Po 17 latach procesu Sąd Okręgowy w Warszawie ogłosił wyrok w sprawie masakry robotników na Wybrzeżu w grudniu 1970 r. Uznał, że strzelanie do protestujących robotników było zbrodnią komunistyczną, decyzja o użyciu broni była bezprawna i przestępcza, a proces potrzebny, bo należy rozliczać władze. Ale skazał tylko dwóch byłych wojskowych.
Były wicepremier PRL Stanisław Kociołek, oskarżony o to, że nakłaniał strajkujących w Gdyni robotników do pójścia do pracy, choć wiedział, że nazajutrz stocznia będzie zablokowana przez wojsko, a robotnicy wystawieni na strzały, został uniewinniony. Mirosław W. i Bolesław F. – oficerowie, którzy wydawali rozkaz użycia broni, zostali skazani na dwa lata więzienia w zawieszeniu. Nie za zabójstwo – jak chciała prokuratura – ale za śmiertelne pobicie, gdyż odpowiedzialność za to przestępstwo nie wymaga indywidualizacji winy, co jest konieczne przy zabójstwie.
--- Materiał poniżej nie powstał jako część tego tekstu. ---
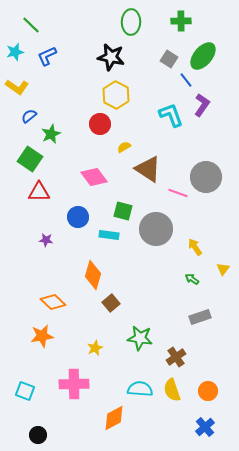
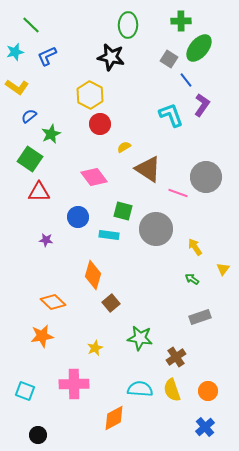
green ellipse at (131, 22): moved 3 px left, 3 px down
green ellipse at (203, 56): moved 4 px left, 8 px up
yellow hexagon at (116, 95): moved 26 px left
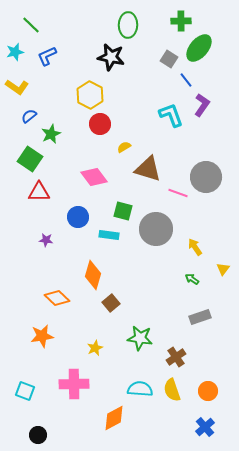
brown triangle at (148, 169): rotated 16 degrees counterclockwise
orange diamond at (53, 302): moved 4 px right, 4 px up
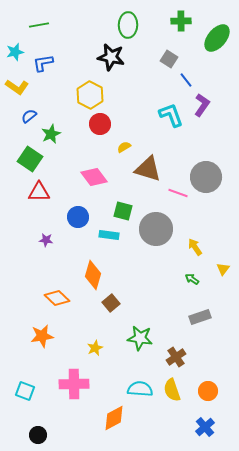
green line at (31, 25): moved 8 px right; rotated 54 degrees counterclockwise
green ellipse at (199, 48): moved 18 px right, 10 px up
blue L-shape at (47, 56): moved 4 px left, 7 px down; rotated 15 degrees clockwise
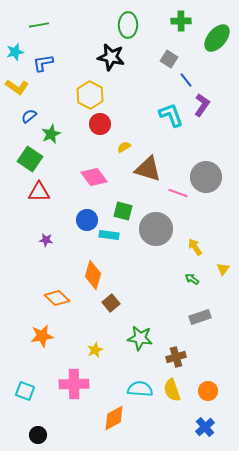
blue circle at (78, 217): moved 9 px right, 3 px down
yellow star at (95, 348): moved 2 px down
brown cross at (176, 357): rotated 18 degrees clockwise
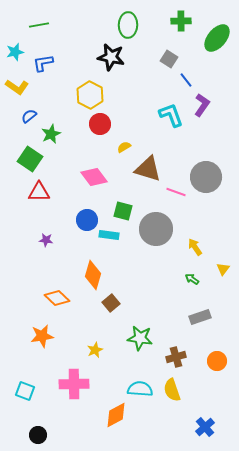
pink line at (178, 193): moved 2 px left, 1 px up
orange circle at (208, 391): moved 9 px right, 30 px up
orange diamond at (114, 418): moved 2 px right, 3 px up
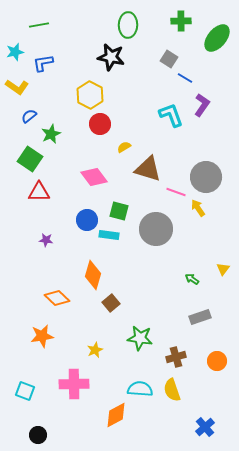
blue line at (186, 80): moved 1 px left, 2 px up; rotated 21 degrees counterclockwise
green square at (123, 211): moved 4 px left
yellow arrow at (195, 247): moved 3 px right, 39 px up
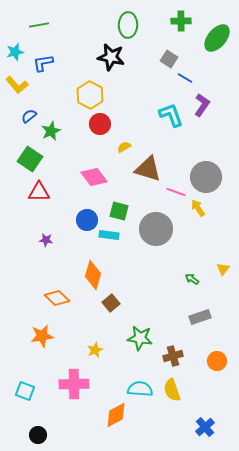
yellow L-shape at (17, 87): moved 2 px up; rotated 15 degrees clockwise
green star at (51, 134): moved 3 px up
brown cross at (176, 357): moved 3 px left, 1 px up
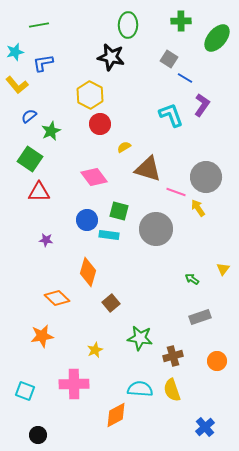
orange diamond at (93, 275): moved 5 px left, 3 px up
Jak ujawnił przewodniczący pięcioosobowego składu sędziowskiego sędzia Wojciech Małek, dwoje ławników – Małgorzata Polak i Szczepan Piotrowski – złożyło zdanie odrębne co do winy Kociołka.
Prokuratura uważa, że był związek między apelem Kociołka z 16 grudnia a późniejszą tragedią. Sąd uznał, że nie ma na to dowodów. – Nie da się wykazać, że działania Stanisława Kociołka w grudniu 1970 r., w tym jego przemówienie telewizyjne, przyczyniły się do tragedii – ocenił sąd, przyznając, że w świadomości społecznej utrwaliło się przekonanie, że robotnicy poszli do pracy 17 grudnia na skutek jego apelu.
Według sądu przemówienie nie miało nakłonić robotników do przyjścia do pracy, ale do jej podjęcia. Ponadto brak dowodów na to, że Kociołek wiedział o blokadzie stoczni.
Protesty na Wybrzeżu wybuchły, gdy rząd ogłosił drastyczne podwyżki cen artykułów spożywczych. Według oficjalnych danych na ulicach Gdańska, Gdyni, Szczecina i Elbląga od strzałów milicji i wojska zginęło 45 osób, a 1165 zostało rannych. Najbardziej tragiczny był gdyński „czarny czwartek”. Gdy 17 grudnia rano stoczniowcy szli do pracy, zostali ostrzelani. Zginęło 18 osób, w tym Zbyszek Godlewski, symbol masakry i bohater słynnej „Ballady o Janku Wiśniewskim”.
Prokurator Bogdan Szegda uważa, że wyrok jest wewnętrznie sprzeczny i zapowiedział apelację. – Inna była sentencja wyroku, inne uzasadnienie. Sąd unikał oceny dowodów, które przedstawiłem, jeśli chodzi o udział w wydarzeniach Grudnia ’70 Stanisława Kociołka – mówił.